Pick out each line in the items below that contains the word "natural", and copy those lines. Match the word's capitalization exactly.

···

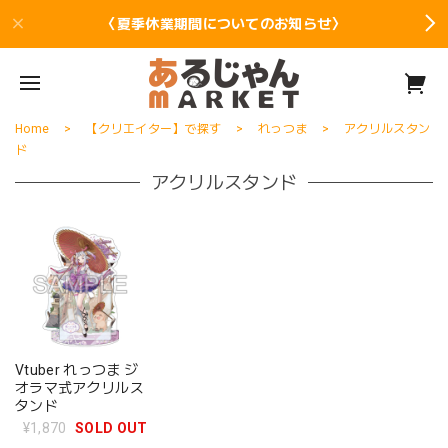
〈夏季休業期間についてのお知らせ〉
Home
【クリエイター】で探す
れっつま
アクリルスタン
ド
アクリルスタンド
Vtuber れっつま ジ
オラマ式アクリルス
タンド
¥1,870
SOLD OUT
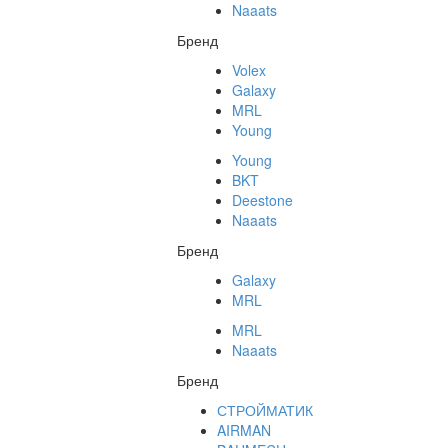
Naaats
Бренд
Volex
Galaxy
MRL
Young
Young
BKT
Deestone
Naaats
Бренд
Galaxy
MRL
MRL
Naaats
Бренд
СТРОЙМАТИК
AIRMAN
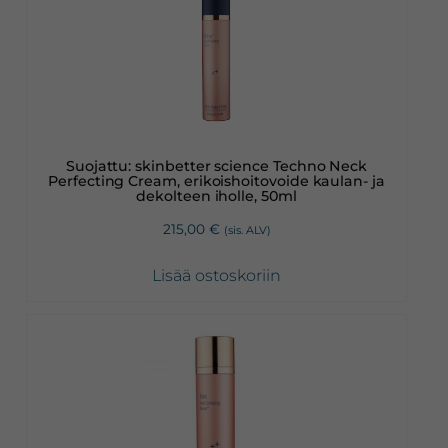
Suojattu: skinbetter science Techno Neck
Perfecting Cream, erikoishoitovoide kaulan- ja
dekolteen iholle, 50ml
215,00
€
(sis. ALV)
Lisää ostoskoriin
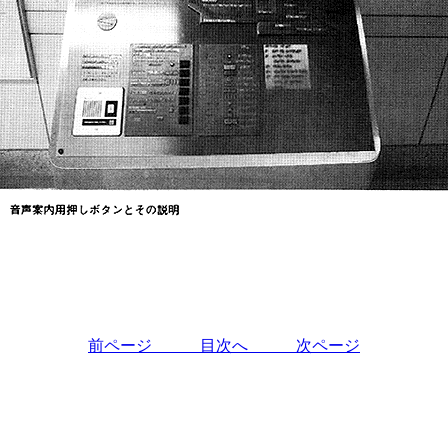
前ページ
目次へ
次ページ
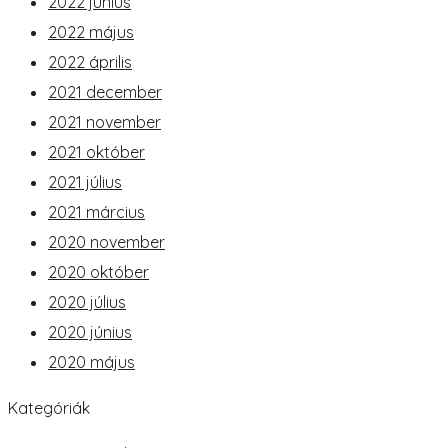
2022 június
2022 május
2022 április
2021 december
2021 november
2021 október
2021 július
2021 március
2020 november
2020 október
2020 július
2020 június
2020 május
Kategóriák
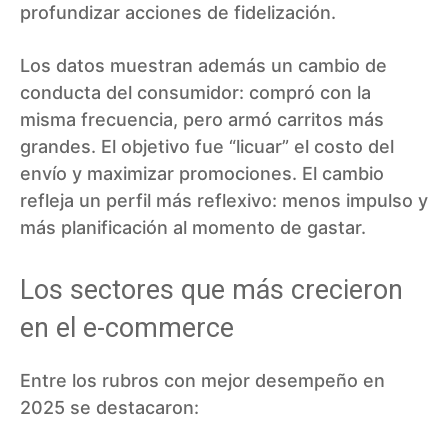
profundizar acciones de fidelización.
Los datos muestran además un cambio de
conducta del consumidor: compró con la
misma frecuencia, pero armó carritos más
grandes. El objetivo fue “licuar” el costo del
envío y maximizar promociones. El cambio
refleja un perfil más reflexivo: menos impulso y
más planificación al momento de gastar.
Los sectores que más crecieron
en el e-commerce
Entre los rubros con mejor desempeño en
2025 se destacaron:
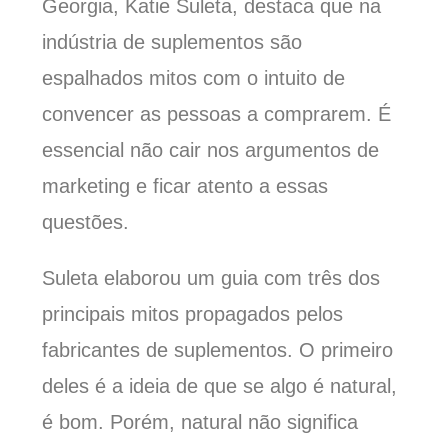
Georgia, Katie Suleta, destaca que na
indústria de suplementos são
espalhados mitos com o intuito de
convencer as pessoas a comprarem. É
essencial não cair nos argumentos de
marketing e ficar atento a essas
questões.
Suleta elaborou um guia com três dos
principais mitos propagados pelos
fabricantes de suplementos. O primeiro
deles é a ideia de que se algo é natural,
é bom. Porém, natural não significa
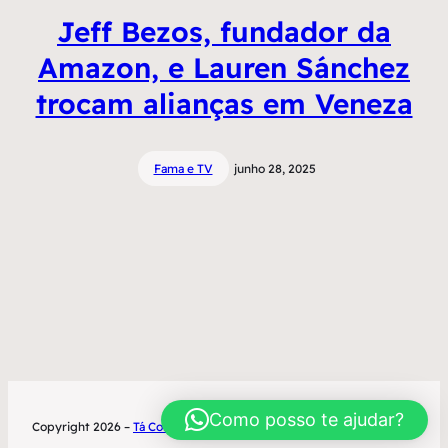
Jeff Bezos, fundador da
Amazon, e Lauren Sánchez
trocam alianças em Veneza
Fama e TV
junho 28, 2025
Como posso te ajudar?
Copyright 2026 –
Tá Contratado
Desenvolvimento World Office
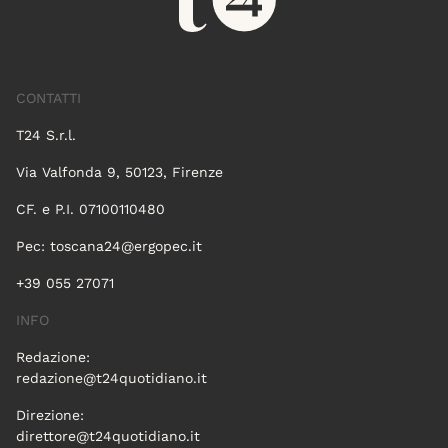
CONTATTI
T24 S.r.l.
Via Valfonda 9, 50123, Firenze
CF. e P.I. 07100110480
Pec:
toscana24@ergopec.it
+39 055 27071
INFO
Redazione:
redazione@t24quotidiano.it
Direzione:
direttore@t24quotidiano.it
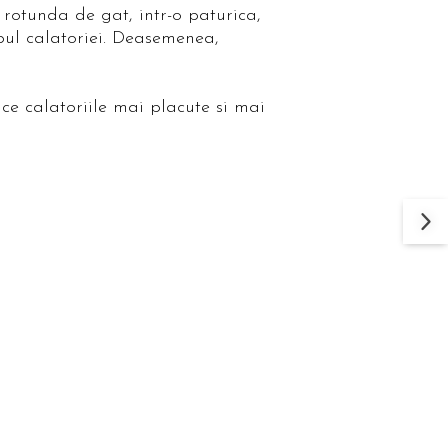
 rotunda de gat, intr-o paturica,
mpul calatoriei. Deasemenea,
ace calatoriile mai placute si mai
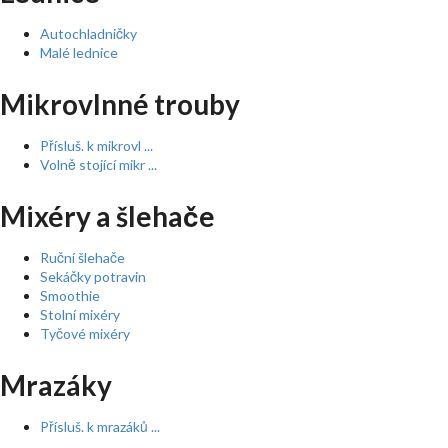
Autochladničky
Malé lednice
Mikrovlnné trouby
Přísluš. k mikrovl ...
Volně stojící mikr ...
Mixéry a šlehače
Ruční šlehače
Sekáčky potravin
Smoothie
Stolní mixéry
Tyčové mixéry
Mrazáky
Přísluš. k mrazáků ...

···

=== Worked solution ===
deles é a ideia de que se algo é natural,
é bom. Porém, natural não significa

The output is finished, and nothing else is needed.